*** DATA IN THIS EXERCISE Section Begins ***

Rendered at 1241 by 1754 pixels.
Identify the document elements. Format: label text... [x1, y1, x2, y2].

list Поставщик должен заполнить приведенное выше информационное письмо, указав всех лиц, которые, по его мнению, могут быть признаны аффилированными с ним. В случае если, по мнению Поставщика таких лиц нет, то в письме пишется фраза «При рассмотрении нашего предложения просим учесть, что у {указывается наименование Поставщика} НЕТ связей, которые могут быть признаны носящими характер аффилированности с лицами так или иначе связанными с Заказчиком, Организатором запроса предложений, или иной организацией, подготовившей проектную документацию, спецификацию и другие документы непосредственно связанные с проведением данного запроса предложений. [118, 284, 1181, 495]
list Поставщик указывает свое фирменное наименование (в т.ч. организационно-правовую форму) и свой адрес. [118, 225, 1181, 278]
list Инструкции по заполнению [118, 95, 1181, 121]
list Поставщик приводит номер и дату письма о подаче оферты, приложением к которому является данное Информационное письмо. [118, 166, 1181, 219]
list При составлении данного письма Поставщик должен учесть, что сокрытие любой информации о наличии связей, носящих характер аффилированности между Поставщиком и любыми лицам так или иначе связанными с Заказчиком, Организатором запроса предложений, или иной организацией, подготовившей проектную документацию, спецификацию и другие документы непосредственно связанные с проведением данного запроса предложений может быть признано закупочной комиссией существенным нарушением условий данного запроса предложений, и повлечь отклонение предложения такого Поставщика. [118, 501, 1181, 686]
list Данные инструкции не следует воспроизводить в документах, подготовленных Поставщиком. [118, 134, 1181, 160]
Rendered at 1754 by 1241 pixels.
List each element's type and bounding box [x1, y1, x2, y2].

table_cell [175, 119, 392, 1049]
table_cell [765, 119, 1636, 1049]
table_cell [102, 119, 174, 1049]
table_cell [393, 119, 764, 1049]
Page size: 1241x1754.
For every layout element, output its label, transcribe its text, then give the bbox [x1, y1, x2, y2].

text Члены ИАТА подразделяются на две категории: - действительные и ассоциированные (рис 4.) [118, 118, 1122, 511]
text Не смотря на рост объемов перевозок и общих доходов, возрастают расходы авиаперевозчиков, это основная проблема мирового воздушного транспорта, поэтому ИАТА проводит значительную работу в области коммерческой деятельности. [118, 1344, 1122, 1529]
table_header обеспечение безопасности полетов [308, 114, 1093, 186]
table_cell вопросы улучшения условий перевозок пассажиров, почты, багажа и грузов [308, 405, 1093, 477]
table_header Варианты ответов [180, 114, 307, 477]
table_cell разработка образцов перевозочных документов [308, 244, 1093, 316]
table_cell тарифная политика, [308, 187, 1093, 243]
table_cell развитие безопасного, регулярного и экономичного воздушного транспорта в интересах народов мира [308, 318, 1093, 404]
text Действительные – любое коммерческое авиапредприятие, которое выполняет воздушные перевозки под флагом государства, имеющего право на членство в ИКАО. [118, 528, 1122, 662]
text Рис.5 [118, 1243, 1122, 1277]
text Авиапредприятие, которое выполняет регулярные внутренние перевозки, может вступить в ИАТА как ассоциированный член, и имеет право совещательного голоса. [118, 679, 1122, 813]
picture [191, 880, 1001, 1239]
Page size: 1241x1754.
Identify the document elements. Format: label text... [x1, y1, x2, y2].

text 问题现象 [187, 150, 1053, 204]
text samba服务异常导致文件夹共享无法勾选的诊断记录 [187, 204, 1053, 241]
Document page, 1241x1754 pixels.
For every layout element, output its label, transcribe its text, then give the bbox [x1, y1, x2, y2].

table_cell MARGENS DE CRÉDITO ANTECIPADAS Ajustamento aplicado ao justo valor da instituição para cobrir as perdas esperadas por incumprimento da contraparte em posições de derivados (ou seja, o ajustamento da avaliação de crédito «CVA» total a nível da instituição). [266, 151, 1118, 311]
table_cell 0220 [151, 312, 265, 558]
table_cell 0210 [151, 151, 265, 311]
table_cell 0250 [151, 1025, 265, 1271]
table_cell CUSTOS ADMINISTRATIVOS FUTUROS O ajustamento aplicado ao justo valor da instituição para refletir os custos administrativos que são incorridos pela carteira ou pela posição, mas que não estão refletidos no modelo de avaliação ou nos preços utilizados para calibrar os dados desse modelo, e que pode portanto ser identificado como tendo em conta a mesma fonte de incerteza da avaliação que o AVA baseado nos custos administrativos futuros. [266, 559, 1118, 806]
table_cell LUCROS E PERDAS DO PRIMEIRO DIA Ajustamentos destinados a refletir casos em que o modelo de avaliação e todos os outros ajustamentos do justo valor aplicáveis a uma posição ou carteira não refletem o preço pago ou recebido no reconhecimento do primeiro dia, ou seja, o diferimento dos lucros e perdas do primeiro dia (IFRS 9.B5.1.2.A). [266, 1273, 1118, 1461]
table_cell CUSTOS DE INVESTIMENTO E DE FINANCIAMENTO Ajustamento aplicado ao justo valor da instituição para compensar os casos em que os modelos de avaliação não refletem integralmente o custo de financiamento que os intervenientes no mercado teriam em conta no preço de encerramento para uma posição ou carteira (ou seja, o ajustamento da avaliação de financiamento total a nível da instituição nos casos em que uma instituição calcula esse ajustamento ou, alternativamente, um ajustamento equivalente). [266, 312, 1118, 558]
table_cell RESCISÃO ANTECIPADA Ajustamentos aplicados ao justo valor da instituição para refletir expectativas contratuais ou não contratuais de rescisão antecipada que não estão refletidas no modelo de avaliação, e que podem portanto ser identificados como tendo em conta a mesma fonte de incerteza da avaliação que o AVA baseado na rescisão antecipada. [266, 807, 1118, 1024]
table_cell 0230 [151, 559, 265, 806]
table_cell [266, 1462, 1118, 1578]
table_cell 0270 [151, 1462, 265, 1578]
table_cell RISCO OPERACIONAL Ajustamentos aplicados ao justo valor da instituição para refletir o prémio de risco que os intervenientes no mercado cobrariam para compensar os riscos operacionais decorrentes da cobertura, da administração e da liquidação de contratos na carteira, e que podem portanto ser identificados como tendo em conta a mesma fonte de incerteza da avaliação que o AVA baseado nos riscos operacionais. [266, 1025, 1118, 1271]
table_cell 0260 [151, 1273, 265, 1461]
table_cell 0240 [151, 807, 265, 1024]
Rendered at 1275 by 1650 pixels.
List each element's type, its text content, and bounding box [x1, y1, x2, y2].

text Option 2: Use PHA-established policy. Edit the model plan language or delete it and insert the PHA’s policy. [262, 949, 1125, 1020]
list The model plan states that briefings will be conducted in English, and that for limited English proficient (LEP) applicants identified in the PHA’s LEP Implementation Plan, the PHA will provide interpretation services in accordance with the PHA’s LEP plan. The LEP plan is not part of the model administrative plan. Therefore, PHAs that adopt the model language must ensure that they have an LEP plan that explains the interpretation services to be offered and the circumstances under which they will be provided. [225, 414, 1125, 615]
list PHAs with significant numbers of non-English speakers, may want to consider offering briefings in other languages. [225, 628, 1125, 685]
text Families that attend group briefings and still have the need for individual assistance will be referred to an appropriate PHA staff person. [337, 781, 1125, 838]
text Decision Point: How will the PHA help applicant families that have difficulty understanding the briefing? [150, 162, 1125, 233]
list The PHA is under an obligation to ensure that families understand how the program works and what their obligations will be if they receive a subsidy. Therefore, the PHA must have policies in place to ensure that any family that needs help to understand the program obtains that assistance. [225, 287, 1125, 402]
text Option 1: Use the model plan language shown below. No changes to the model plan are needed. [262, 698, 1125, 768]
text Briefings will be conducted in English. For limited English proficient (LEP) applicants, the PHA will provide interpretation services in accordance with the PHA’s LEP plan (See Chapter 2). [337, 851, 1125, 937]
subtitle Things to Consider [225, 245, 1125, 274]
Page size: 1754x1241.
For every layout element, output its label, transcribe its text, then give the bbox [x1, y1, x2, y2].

*** DATA IN THIS EXERCISE Section Ends ***

» WHAT IS REQUIRED: Using the entries above, please restate each one word for word.

» WRITTEN SOLUTION:
Rendered at 1241 by 1754 pixels.
Identify the document elements. Format: label text... [x1, y1, x2, y2].

list Поставщик должен заполнить приведенное выше информационное письмо, указав всех лиц, которые, по его мнению, могут быть признаны аффилированными с ним. В случае если, по мнению Поставщика таких лиц нет, то в письме пишется фраза «При рассмотрении нашего предложения просим учесть, что у {указывается наименование Поставщика} НЕТ связей, которые могут быть признаны носящими характер аффилированности с лицами так или иначе связанными с Заказчиком, Организатором запроса предложений, или иной организацией, подготовившей проектную документацию, спецификацию и другие документы непосредственно связанные с проведением данного запроса предложений. [118, 284, 1181, 495]
list Поставщик указывает свое фирменное наименование (в т.ч. организационно-правовую форму) и свой адрес. [118, 225, 1181, 278]
list Инструкции по заполнению [118, 95, 1181, 121]
list Поставщик приводит номер и дату письма о подаче оферты, приложением к которому является данное Информационное письмо. [118, 166, 1181, 219]
list При составлении данного письма Поставщик должен учесть, что сокрытие любой информации о наличии связей, носящих характер аффилированности между Поставщиком и любыми лицам так или иначе связанными с Заказчиком, Организатором запроса предложений, или иной организацией, подготовившей проектную документацию, спецификацию и другие документы непосредственно связанные с проведением данного запроса предложений может быть признано закупочной комиссией существенным нарушением условий данного запроса предложений, и повлечь отклонение предложения такого Поставщика. [118, 501, 1181, 686]
list Данные инструкции не следует воспроизводить в документах, подготовленных Поставщиком. [118, 134, 1181, 160]
Rendered at 1754 by 1241 pixels.
List each element's type and bounding box [x1, y1, x2, y2].

table_cell [175, 119, 392, 1049]
table_cell [765, 119, 1636, 1049]
table_cell [102, 119, 174, 1049]
table_cell [393, 119, 764, 1049]
Page size: 1241x1754.
For every layout element, output its label, transcribe its text, then give the bbox [x1, y1, x2, y2].

text Члены ИАТА подразделяются на две категории: - действительные и ассоциированные (рис 4.) [118, 118, 1122, 511]
text Не смотря на рост объемов перевозок и общих доходов, возрастают расходы авиаперевозчиков, это основная проблема мирового воздушного транспорта, поэтому ИАТА проводит значительную работу в области коммерческой деятельности. [118, 1344, 1122, 1529]
table_header обеспечение безопасности полетов [308, 114, 1093, 186]
table_cell вопросы улучшения условий перевозок пассажиров, почты, багажа и грузов [308, 405, 1093, 477]
table_header Варианты ответов [180, 114, 307, 477]
table_cell разработка образцов перевозочных документов [308, 244, 1093, 316]
table_cell тарифная политика, [308, 187, 1093, 243]
table_cell развитие безопасного, регулярного и экономичного воздушного транспорта в интересах народов мира [308, 318, 1093, 404]
text Действительные – любое коммерческое авиапредприятие, которое выполняет воздушные перевозки под флагом государства, имеющего право на членство в ИКАО. [118, 528, 1122, 662]
text Рис.5 [118, 1243, 1122, 1277]
text Авиапредприятие, которое выполняет регулярные внутренние перевозки, может вступить в ИАТА как ассоциированный член, и имеет право совещательного голоса. [118, 679, 1122, 813]
picture [191, 880, 1001, 1239]
Page size: 1241x1754.
Identify the document elements. Format: label text... [x1, y1, x2, y2].

text 问题现象 [187, 150, 1053, 204]
text samba服务异常导致文件夹共享无法勾选的诊断记录 [187, 204, 1053, 241]
Document page, 1241x1754 pixels.
For every layout element, output its label, transcribe its text, then give the bbox [x1, y1, x2, y2].

table_cell MARGENS DE CRÉDITO ANTECIPADAS Ajustamento aplicado ao justo valor da instituição para cobrir as perdas esperadas por incumprimento da contraparte em posições de derivados (ou seja, o ajustamento da avaliação de crédito «CVA» total a nível da instituição). [266, 151, 1118, 311]
table_cell 0220 [151, 312, 265, 558]
table_cell 0210 [151, 151, 265, 311]
table_cell 0250 [151, 1025, 265, 1271]
table_cell CUSTOS ADMINISTRATIVOS FUTUROS O ajustamento aplicado ao justo valor da instituição para refletir os custos administrativos que são incorridos pela carteira ou pela posição, mas que não estão refletidos no modelo de avaliação ou nos preços utilizados para calibrar os dados desse modelo, e que pode portanto ser identificado como tendo em conta a mesma fonte de incerteza da avaliação que o AVA baseado nos custos administrativos futuros. [266, 559, 1118, 806]
table_cell LUCROS E PERDAS DO PRIMEIRO DIA Ajustamentos destinados a refletir casos em que o modelo de avaliação e todos os outros ajustamentos do justo valor aplicáveis a uma posição ou carteira não refletem o preço pago ou recebido no reconhecimento do primeiro dia, ou seja, o diferimento dos lucros e perdas do primeiro dia (IFRS 9.B5.1.2.A). [266, 1273, 1118, 1461]
table_cell CUSTOS DE INVESTIMENTO E DE FINANCIAMENTO Ajustamento aplicado ao justo valor da instituição para compensar os casos em que os modelos de avaliação não refletem integralmente o custo de financiamento que os intervenientes no mercado teriam em conta no preço de encerramento para uma posição ou carteira (ou seja, o ajustamento da avaliação de financiamento total a nível da instituição nos casos em que uma instituição calcula esse ajustamento ou, alternativamente, um ajustamento equivalente). [266, 312, 1118, 558]
table_cell RESCISÃO ANTECIPADA Ajustamentos aplicados ao justo valor da instituição para refletir expectativas contratuais ou não contratuais de rescisão antecipada que não estão refletidas no modelo de avaliação, e que podem portanto ser identificados como tendo em conta a mesma fonte de incerteza da avaliação que o AVA baseado na rescisão antecipada. [266, 807, 1118, 1024]
table_cell 0230 [151, 559, 265, 806]
table_cell [266, 1462, 1118, 1578]
table_cell 0270 [151, 1462, 265, 1578]
table_cell RISCO OPERACIONAL Ajustamentos aplicados ao justo valor da instituição para refletir o prémio de risco que os intervenientes no mercado cobrariam para compensar os riscos operacionais decorrentes da cobertura, da administração e da liquidação de contratos na carteira, e que podem portanto ser identificados como tendo em conta a mesma fonte de incerteza da avaliação que o AVA baseado nos riscos operacionais. [266, 1025, 1118, 1271]
table_cell 0260 [151, 1273, 265, 1461]
table_cell 0240 [151, 807, 265, 1024]
Rendered at 1275 by 1650 pixels.
List each element's type, its text content, and bounding box [x1, y1, x2, y2].

text Option 2: Use PHA-established policy. Edit the model plan language or delete it and insert the PHA’s policy. [262, 949, 1125, 1020]
list The model plan states that briefings will be conducted in English, and that for limited English proficient (LEP) applicants identified in the PHA’s LEP Implementation Plan, the PHA will provide interpretation services in accordance with the PHA’s LEP plan. The LEP plan is not part of the model administrative plan. Therefore, PHAs that adopt the model language must ensure that they have an LEP plan that explains the interpretation services to be offered and the circumstances under which they will be provided. [225, 414, 1125, 615]
list PHAs with significant numbers of non-English speakers, may want to consider offering briefings in other languages. [225, 628, 1125, 685]
text Families that attend group briefings and still have the need for individual assistance will be referred to an appropriate PHA staff person. [337, 781, 1125, 838]
text Decision Point: How will the PHA help applicant families that have difficulty understanding the briefing? [150, 162, 1125, 233]
list The PHA is under an obligation to ensure that families understand how the program works and what their obligations will be if they receive a subsidy. Therefore, the PHA must have policies in place to ensure that any family that needs help to understand the program obtains that assistance. [225, 287, 1125, 402]
text Option 1: Use the model plan language shown below. No changes to the model plan are needed. [262, 698, 1125, 768]
text Briefings will be conducted in English. For limited English proficient (LEP) applicants, the PHA will provide interpretation services in accordance with the PHA’s LEP plan (See Chapter 2). [337, 851, 1125, 937]
subtitle Things to Consider [225, 245, 1125, 274]
Page size: 1754x1241.
For every layout element, output its label, transcribe its text, then give the bbox [x1, y1, x2, y2].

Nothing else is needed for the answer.